** Study material **
##########

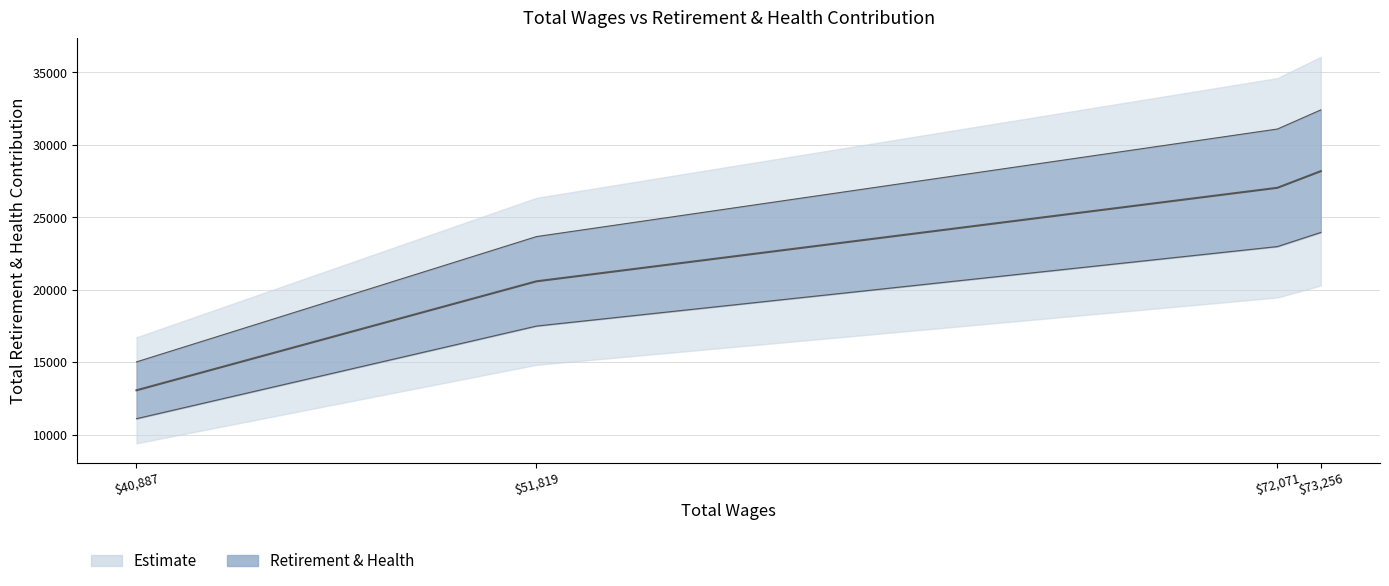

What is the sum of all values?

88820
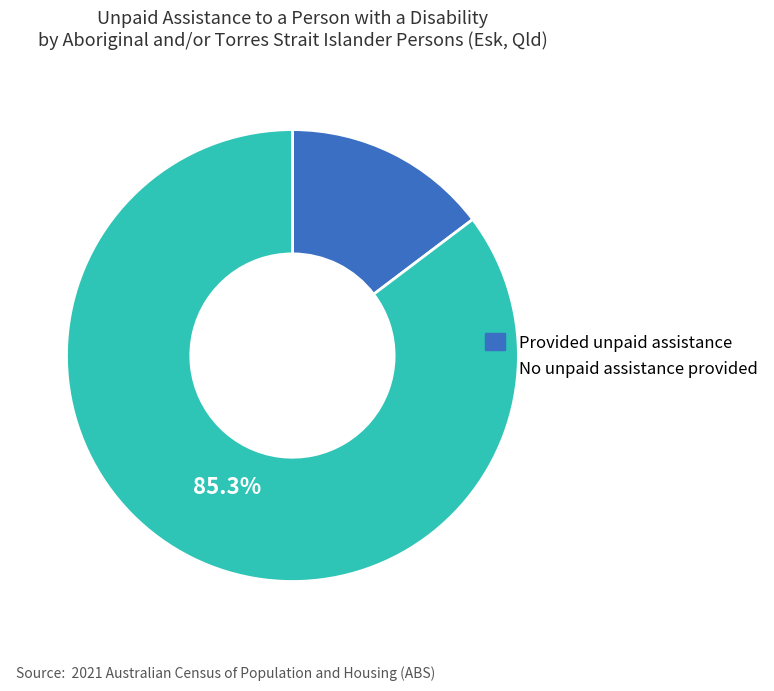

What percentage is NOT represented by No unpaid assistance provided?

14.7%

##########

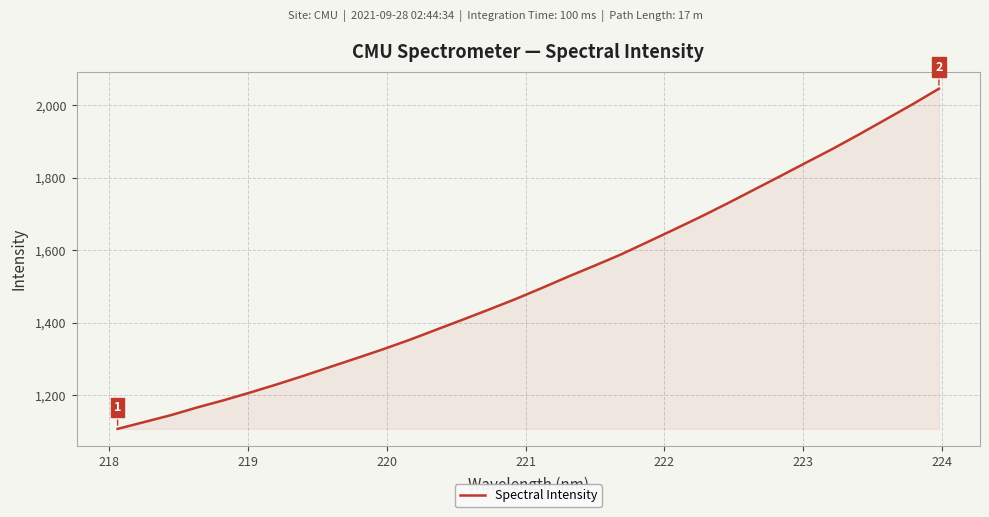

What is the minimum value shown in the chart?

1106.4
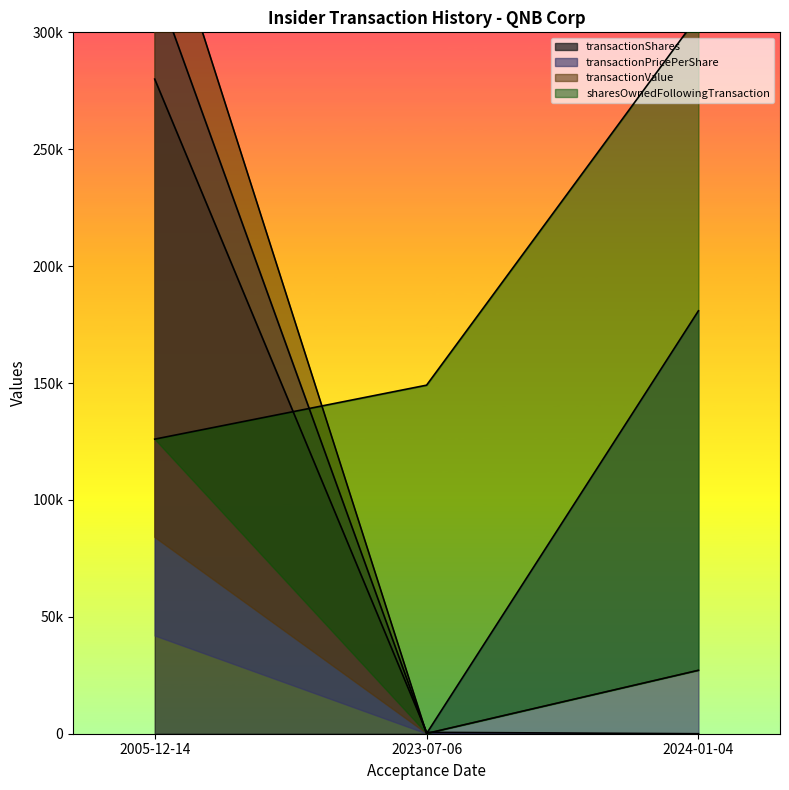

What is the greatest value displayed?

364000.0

##########

** Exercise **
Reproduce the records above word for word, starting at the line with "What is the sum of all values?" and ending at the line with "What percentage is", including both of those lines and omitting the pictures.

** Response area **
What is the sum of all values?

88820

What percentage is NOT represented by No unpaid assistance provided?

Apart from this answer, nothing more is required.